## Written instruction 1
In the forum thread about bad live shows, which band was Shadow Sanctuary opening for at the Webster?
## Written instruction 2
In the forum thread about bad live shows, switch "transformer" to "fuse" in the passage from "I've been lucky, in" up to and including "was like that.".
## Written instruction 3
In the forum thread about bad live shows, why did the first poster palm mute much of the band's third song?
##### Source text #####
Now in my days of music, I have had some pretty shitty things happen live.. From puking bass player to drummer forgetting all cymbals.. But the worst thing live was at the Webster, my old death metal band Shadow Sanctuary was opening for Taiwanese black metal band Chthonic... We were on right before Chthonic and after our second song, my rhythm guitarists guitar dropped UNBELIEVABLY out of tune. We were in drop c, and he ended up in like A or something... But for some reason he refused to tune, so I ended up having to palm mute A LOT of our third song to try and cover up the difference. Thankfully there was no solo in the song, or he would have made me sound bad 
But after that song me and the sound guy exchanged a glance and he knew what was up, so he shut off my rhythm's amp. Saved! But by far the worst experience, especially being right before such a tight band. At least it has a happy ending. So what is YOUR worst experience?


----------



## Soubi7string (Feb 25, 2011)

shit I don't know where to begin.
hmm well there was the first show or any show at this place called Fathom,shady fucking place, and we were playing and no monitors or anything(even though there were some dude just wouldn't turn them on),Lead forgot to bring his NS pedal so he was squaking and squealing, the dude wouldn't give us a soundcheck(he literally refused).Then at the end of the night they said we didn't bring in enough people, which was BULLSHIT cause we clicked the door and got 80 something to show and the requirement was like 50 or something.So yeah overall that was probably our worst night.I'll share more later.


----------



## ZXIIIT (Feb 25, 2011)

I would say yesterday was my worst show in a while.
Was very sick and felt like shit, we did our soundcheck before playing our set, only to realize that our levels were completely opposite (loud vocals/guitars, very low drums/backing tracks) so the first 2 songs were a complete mess.

2nd singer kept going off time because of the sound issues and me feeling like shit affected my stage presence.

The last 2 songs were ok, felt the adrenaline and got into it, but will definitely be one of our worst shows to date.


----------



## jymellis (Feb 25, 2011)

ZOMB13 said:


> I would say yesterday was my worst show in a while.
> Was very sick and felt like shit, we did our soundcheck before playing our set, only to realize that our levels were completely opposite (loud vocals/guitars, very low drums/backing tracks) so the first 2 songs were a complete mess.
> 
> 2nd singer kept going off time because of the sound issues and me feeling like shit affected my stage presence.
> ...


 
damn maing, hope ya feel better.


----------



## ZXIIIT (Feb 25, 2011)

jymellis said:


> damn maing, hope ya feel better.



Thanks man, have a show tomorrow so I better !


----------



## synrgy (Feb 25, 2011)

I've been lucky, in that one of the worst things to ever happen was a blown transformer in the middle of a DJ set. We re-routed power and had it resolved in about 3 minutes. It was actually pretty funny; the power blew *JUST* at the peak of a minute-long buildup/crescendo.  *edit* Imagine all the sound at a Tool show cuts out immediately after Maynard sings "I must persuade you another waaaaaaaaaaaaaaaaayyyyyyyyyy". It was like that.
##### Information supplied #####
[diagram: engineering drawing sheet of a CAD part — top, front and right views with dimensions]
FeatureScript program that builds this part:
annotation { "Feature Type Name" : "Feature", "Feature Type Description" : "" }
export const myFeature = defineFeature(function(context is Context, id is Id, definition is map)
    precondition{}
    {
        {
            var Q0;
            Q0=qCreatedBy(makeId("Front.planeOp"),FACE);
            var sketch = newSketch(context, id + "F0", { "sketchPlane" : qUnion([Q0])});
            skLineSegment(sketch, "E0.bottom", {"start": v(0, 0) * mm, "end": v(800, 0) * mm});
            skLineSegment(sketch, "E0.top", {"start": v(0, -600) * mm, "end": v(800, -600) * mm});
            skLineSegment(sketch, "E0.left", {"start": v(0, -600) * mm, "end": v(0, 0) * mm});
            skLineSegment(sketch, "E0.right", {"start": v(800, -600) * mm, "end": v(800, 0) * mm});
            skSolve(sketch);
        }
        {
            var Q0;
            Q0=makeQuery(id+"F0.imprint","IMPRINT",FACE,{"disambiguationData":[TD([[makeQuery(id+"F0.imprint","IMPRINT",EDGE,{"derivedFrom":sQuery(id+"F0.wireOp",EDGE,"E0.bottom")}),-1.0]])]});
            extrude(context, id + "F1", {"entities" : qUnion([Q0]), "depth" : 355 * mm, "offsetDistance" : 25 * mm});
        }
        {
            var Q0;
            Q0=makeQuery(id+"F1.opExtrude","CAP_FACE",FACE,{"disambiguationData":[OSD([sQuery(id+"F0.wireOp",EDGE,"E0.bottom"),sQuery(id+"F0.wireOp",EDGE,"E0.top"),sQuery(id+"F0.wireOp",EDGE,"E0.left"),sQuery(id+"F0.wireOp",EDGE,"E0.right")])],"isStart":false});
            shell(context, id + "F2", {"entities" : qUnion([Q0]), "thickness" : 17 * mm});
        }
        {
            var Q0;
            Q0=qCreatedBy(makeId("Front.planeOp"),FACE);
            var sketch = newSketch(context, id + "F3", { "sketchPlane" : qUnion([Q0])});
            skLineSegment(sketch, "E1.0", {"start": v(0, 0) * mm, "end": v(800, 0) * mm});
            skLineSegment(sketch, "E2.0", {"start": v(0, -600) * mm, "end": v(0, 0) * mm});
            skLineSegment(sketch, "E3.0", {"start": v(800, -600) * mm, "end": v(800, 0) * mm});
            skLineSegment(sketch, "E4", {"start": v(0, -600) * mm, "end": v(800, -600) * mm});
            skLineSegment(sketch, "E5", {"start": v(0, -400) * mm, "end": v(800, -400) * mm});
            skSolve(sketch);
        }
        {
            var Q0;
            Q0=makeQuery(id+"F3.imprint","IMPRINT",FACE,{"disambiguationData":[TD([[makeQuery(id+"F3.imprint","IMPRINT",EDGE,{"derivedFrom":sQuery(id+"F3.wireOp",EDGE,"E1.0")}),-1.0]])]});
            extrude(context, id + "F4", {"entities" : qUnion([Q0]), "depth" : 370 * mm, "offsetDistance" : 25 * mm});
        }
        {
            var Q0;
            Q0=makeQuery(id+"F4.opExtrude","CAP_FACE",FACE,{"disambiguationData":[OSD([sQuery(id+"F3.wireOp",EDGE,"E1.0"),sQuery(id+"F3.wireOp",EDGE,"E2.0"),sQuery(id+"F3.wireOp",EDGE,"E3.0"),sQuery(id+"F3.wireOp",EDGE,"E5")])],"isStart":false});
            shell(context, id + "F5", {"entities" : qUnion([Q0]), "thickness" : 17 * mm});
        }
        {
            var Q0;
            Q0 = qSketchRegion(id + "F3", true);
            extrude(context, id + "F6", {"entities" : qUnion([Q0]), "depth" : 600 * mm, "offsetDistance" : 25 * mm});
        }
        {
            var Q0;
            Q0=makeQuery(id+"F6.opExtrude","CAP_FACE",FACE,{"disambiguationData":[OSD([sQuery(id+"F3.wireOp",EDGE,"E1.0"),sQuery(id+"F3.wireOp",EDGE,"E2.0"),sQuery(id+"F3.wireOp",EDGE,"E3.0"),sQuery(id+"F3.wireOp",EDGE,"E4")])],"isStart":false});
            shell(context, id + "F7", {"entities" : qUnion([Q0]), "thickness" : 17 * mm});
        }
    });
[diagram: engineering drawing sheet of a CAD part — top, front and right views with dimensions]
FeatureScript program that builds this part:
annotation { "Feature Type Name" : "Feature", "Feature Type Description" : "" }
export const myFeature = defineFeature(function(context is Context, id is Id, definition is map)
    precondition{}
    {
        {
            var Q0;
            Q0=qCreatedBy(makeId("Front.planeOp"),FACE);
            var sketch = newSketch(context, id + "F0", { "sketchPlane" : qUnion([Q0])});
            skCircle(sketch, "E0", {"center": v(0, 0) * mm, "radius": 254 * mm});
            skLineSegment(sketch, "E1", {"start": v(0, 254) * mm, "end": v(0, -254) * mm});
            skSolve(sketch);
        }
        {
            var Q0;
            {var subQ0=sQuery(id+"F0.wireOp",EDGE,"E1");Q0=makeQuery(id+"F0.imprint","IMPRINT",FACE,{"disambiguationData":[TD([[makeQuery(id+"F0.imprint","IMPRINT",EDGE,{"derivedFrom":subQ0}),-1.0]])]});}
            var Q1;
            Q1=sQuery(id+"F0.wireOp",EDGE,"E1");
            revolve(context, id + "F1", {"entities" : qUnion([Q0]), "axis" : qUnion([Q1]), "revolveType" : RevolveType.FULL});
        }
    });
#####
## Written response 1
Chthonic, a Taiwanese black metal band.

## Written response 2
I've been lucky, in that one of the worst things to ever happen was a blown fuse in the middle of a DJ set. We re-routed power and had it resolved in about 3 minutes. It was actually pretty funny; the power blew *JUST* at the peak of a minute-long buildup/crescendo.  *edit* Imagine all the sound at a Tool show cuts out immediately after Maynard sings "I must persuade you another waaaaaaaaaaaaaaaaayyyyyyyyyy". It was like that.

## Written response 3
After the second song, the rhythm guitarist's guitar dropped far out of tune, from drop C to about A, and he refused to retune. The first poster palm muted much of the third song to cover up the difference.